# [Prompt 1]
Transcribe the passage by the Bills fan from "I'm a bleeding" to "rode in on.".

___ Source passage

I'm a bleeding heart. I'm an aspiring pragmatist above all else. I'm a venomous blogger who has been told not to use this space for this kind of commentary. I'm a Bills fan who left New Era Field feeling very apart from this new era of Buffalo Bills football. Sunday made it abundantly clear that I hold a minority opinion dwarfed by the rage of those who believe patriotism is a concept over which monopoly control may be exercised, who believe "American" is a one-size-fits-all panacea, and who believe dissent entitles you to nothing more than a one-way ticket back *there* (wherever that is) on the horse you rode in on.

______
___ Supplied data

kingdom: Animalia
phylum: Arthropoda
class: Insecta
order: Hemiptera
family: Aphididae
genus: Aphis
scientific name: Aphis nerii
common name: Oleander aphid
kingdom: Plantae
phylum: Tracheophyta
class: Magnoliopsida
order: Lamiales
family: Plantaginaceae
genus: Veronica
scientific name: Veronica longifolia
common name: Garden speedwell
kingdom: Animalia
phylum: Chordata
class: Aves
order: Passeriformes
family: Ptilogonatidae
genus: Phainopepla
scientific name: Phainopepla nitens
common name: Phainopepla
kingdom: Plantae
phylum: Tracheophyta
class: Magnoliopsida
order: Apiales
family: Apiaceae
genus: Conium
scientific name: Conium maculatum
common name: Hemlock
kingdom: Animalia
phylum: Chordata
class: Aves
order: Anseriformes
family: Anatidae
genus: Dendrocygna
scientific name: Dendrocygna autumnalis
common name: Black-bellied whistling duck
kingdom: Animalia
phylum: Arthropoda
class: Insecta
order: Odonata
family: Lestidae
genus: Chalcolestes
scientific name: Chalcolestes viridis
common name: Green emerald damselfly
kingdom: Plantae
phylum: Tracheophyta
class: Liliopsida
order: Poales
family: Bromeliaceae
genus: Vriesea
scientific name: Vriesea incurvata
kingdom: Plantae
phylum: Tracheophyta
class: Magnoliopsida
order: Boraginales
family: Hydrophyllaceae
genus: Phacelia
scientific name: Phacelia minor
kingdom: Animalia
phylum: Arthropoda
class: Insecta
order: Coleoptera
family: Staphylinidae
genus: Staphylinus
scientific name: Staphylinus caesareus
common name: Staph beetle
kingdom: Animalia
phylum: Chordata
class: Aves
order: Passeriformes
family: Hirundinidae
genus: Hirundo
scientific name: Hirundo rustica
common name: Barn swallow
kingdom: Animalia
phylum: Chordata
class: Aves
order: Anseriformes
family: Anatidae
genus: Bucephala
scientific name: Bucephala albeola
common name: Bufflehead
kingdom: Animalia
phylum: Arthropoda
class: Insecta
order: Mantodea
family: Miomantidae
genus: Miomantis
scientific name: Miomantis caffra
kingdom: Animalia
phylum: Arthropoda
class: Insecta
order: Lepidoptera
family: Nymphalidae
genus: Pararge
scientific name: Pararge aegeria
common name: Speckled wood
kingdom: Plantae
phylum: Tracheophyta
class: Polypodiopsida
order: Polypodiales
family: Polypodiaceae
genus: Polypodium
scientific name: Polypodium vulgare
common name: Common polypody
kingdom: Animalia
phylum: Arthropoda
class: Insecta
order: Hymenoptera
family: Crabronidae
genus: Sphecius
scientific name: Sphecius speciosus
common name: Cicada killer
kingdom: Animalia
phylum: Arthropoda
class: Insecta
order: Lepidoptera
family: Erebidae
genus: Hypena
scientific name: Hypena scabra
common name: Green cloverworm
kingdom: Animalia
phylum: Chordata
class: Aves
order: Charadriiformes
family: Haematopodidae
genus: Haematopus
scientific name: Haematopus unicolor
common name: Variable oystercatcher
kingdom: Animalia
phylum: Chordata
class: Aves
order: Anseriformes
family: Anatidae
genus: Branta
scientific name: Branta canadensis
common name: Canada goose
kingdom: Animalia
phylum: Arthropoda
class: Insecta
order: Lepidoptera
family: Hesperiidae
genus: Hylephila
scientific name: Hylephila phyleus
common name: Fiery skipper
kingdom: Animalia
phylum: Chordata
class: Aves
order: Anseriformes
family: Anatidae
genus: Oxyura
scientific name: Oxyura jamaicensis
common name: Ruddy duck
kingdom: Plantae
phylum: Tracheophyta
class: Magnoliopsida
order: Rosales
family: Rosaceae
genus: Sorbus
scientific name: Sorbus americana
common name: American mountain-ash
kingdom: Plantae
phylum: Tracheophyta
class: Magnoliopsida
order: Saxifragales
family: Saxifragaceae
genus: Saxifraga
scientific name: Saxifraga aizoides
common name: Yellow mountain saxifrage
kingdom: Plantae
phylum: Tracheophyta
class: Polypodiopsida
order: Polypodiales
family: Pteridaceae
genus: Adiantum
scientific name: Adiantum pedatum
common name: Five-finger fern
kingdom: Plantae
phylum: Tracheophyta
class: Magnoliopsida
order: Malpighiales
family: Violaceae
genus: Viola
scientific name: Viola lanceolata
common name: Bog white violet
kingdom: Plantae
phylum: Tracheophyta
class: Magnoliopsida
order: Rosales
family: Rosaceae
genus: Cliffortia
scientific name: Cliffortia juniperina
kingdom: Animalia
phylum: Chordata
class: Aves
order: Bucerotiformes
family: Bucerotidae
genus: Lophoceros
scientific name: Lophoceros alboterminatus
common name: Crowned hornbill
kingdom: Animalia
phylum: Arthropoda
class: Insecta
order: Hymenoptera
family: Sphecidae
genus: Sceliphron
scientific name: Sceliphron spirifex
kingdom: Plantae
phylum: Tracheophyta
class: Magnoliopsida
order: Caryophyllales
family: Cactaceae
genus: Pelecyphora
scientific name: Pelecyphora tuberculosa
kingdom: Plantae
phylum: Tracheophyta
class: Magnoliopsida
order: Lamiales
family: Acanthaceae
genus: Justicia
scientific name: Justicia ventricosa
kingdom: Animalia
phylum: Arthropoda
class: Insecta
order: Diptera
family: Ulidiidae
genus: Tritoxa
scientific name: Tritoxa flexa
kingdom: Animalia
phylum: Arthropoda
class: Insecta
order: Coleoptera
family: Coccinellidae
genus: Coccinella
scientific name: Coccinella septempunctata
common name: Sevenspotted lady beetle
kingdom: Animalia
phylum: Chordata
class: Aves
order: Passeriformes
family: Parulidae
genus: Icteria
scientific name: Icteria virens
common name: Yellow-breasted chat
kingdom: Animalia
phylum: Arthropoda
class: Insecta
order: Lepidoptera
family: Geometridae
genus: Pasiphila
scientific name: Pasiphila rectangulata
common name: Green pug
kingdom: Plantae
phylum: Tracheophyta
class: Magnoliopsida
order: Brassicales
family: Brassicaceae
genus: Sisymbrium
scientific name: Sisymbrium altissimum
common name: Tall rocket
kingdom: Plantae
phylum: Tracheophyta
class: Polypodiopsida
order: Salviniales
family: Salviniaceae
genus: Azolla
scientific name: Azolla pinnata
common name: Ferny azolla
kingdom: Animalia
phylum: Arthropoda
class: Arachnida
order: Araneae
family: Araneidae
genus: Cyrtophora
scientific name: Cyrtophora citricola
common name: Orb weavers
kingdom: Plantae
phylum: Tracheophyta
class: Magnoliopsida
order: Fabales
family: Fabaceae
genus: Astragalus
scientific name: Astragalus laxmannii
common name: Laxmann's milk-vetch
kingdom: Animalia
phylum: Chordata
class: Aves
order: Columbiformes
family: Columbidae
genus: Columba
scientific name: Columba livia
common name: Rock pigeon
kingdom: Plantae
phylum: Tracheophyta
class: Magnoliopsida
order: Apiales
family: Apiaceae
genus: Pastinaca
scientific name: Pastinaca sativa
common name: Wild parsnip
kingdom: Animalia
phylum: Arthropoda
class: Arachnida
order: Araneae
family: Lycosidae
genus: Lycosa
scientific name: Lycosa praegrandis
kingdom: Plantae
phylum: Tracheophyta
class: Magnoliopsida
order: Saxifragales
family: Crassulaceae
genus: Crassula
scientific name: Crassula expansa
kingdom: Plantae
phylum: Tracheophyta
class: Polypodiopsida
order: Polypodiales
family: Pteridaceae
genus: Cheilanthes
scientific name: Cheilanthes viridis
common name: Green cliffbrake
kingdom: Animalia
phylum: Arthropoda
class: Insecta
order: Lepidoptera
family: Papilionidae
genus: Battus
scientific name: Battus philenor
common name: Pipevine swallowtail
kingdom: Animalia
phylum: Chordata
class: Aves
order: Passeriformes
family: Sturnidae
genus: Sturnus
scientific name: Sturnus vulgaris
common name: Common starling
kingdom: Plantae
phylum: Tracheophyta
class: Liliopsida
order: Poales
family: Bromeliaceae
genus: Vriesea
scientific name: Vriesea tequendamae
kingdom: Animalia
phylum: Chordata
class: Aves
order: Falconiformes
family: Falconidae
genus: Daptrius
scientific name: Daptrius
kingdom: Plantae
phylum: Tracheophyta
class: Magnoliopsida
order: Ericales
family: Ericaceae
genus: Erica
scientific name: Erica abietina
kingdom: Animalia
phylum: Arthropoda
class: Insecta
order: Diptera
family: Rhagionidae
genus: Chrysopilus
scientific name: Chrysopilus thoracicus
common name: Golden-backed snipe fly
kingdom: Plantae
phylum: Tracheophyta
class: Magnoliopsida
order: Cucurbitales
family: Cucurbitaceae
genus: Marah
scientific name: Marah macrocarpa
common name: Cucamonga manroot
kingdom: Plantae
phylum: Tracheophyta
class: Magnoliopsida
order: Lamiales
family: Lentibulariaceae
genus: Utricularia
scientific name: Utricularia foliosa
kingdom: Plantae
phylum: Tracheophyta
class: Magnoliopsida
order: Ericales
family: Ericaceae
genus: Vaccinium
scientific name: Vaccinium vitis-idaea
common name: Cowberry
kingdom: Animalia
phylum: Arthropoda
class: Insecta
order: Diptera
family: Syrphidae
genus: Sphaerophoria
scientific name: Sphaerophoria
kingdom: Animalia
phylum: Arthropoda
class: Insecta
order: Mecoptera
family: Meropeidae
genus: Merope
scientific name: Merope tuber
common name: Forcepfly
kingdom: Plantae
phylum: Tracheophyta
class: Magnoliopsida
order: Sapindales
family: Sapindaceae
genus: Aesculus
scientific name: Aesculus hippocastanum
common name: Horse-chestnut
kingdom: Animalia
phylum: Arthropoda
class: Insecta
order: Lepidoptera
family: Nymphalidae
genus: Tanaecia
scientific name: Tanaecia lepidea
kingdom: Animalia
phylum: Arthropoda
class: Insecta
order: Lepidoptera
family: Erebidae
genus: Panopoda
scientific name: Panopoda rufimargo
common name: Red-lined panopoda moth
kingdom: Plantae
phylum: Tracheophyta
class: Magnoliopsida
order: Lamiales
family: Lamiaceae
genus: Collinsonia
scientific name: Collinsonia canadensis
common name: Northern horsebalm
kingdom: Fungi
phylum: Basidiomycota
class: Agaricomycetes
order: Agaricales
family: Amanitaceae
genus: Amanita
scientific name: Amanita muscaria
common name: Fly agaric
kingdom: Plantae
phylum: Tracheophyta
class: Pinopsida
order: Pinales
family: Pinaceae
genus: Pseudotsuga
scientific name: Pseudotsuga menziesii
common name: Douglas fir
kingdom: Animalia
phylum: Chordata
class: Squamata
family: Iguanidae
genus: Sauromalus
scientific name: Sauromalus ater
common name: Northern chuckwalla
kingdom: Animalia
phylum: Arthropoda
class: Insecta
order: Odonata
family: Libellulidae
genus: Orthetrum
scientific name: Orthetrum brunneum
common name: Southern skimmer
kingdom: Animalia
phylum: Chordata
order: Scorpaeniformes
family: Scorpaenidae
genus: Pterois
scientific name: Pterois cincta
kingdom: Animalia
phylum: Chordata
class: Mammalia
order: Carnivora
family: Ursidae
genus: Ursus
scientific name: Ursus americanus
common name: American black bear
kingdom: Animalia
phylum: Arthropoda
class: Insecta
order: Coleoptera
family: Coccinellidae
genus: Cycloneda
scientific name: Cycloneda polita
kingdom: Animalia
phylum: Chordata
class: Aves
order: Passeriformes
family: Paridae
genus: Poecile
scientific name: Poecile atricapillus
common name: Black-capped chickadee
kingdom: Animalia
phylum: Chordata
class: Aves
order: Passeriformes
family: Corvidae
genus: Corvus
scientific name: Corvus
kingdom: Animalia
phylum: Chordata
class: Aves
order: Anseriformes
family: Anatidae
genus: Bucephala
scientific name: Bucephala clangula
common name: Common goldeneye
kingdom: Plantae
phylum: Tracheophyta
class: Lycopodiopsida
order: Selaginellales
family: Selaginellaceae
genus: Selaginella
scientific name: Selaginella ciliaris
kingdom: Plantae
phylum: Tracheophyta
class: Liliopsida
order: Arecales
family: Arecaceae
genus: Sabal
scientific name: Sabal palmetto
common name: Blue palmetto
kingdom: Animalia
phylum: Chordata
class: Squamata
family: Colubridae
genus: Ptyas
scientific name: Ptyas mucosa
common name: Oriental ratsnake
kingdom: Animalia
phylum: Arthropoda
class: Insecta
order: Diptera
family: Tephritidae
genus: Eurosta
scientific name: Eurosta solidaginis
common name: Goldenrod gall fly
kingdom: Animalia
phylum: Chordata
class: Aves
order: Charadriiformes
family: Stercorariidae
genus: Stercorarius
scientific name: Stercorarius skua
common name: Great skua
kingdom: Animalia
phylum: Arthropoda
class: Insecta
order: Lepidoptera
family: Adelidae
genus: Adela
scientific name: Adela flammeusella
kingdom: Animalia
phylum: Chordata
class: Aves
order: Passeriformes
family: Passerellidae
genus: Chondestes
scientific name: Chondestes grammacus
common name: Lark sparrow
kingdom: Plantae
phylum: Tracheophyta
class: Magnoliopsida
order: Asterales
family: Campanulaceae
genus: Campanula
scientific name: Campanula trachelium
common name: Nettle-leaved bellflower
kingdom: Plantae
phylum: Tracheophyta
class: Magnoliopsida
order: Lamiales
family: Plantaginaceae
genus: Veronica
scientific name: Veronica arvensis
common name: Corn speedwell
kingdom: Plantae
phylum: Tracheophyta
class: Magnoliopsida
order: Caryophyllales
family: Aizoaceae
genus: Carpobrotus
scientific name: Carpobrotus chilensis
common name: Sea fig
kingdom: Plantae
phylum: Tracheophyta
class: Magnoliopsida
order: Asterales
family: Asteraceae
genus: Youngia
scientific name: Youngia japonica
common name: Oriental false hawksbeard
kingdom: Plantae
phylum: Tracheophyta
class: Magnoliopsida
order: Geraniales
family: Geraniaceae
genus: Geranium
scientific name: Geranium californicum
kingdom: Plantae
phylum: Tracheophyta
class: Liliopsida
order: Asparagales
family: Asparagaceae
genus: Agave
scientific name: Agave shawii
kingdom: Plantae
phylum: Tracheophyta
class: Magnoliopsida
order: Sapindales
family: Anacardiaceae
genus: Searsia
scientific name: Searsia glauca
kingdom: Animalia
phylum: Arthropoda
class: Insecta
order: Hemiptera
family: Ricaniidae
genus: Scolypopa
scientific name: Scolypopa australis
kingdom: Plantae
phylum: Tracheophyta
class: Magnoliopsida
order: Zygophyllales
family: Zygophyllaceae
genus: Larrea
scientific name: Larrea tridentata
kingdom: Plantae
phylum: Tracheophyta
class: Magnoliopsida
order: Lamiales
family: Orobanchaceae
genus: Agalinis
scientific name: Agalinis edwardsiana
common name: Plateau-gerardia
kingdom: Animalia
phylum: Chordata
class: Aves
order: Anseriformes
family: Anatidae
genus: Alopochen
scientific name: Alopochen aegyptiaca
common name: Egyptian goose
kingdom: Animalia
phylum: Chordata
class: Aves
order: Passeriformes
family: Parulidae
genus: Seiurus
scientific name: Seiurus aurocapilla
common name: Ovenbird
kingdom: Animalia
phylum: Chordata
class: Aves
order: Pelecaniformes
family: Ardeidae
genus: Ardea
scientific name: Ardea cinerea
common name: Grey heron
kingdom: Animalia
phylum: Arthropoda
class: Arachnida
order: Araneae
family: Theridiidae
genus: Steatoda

______

# [Prompt 2]
Format the records as a numbered list, from their first line through the line containing "scientific name: Chalcolestes viridis", with blank lines dropped and no other lines included.

# [Correct result 1]
I'm a bleeding heart. I'm an aspiring pragmatist above all else. I'm a venomous blogger who has been told not to use this space for this kind of commentary. I'm a Bills fan who left New Era Field feeling very apart from this new era of Buffalo Bills football. Sunday made it abundantly clear that I hold a minority opinion dwarfed by the rage of those who believe patriotism is a concept over which monopoly control may be exercised, who believe "American" is a one-size-fits-all panacea, and who believe dissent entitles you to nothing more than a one-way ticket back *there* (wherever that is) on the horse you rode in on.

# [Correct result 2]
1. kingdom: Animalia
2. phylum: Arthropoda
3. class: Insecta
4. order: Hemiptera
5. family: Aphididae
6. genus: Aphis
7. scientific name: Aphis nerii
8. common name: Oleander aphid
9. kingdom: Plantae
10. phylum: Tracheophyta
11. class: Magnoliopsida
12. order: Lamiales
13. family: Plantaginaceae
14. genus: Veronica
15. scientific name: Veronica longifolia
16. common name: Garden speedwell
17. kingdom: Animalia
18. phylum: Chordata
19. class: Aves
20. order: Passeriformes
21. family: Ptilogonatidae
22. genus: Phainopepla
23. scientific name: Phainopepla nitens
24. common name: Phainopepla
25. kingdom: Plantae
26. phylum: Tracheophyta
27. class: Magnoliopsida
28. order: Apiales
29. family: Apiaceae
30. genus: Conium
31. scientific name: Conium maculatum
32. common name: Hemlock
33. kingdom: Animalia
34. phylum: Chordata
35. class: Aves
36. order: Anseriformes
37. family: Anatidae
38. genus: Dendrocygna
39. scientific name: Dendrocygna autumnalis
40. common name: Black-bellied whistling duck
41. kingdom: Animalia
42. phylum: Arthropoda
43. class: Insecta
44. order: Odonata
45. family: Lestidae
46. genus: Chalcolestes
47. scientific name: Chalcolestes viridis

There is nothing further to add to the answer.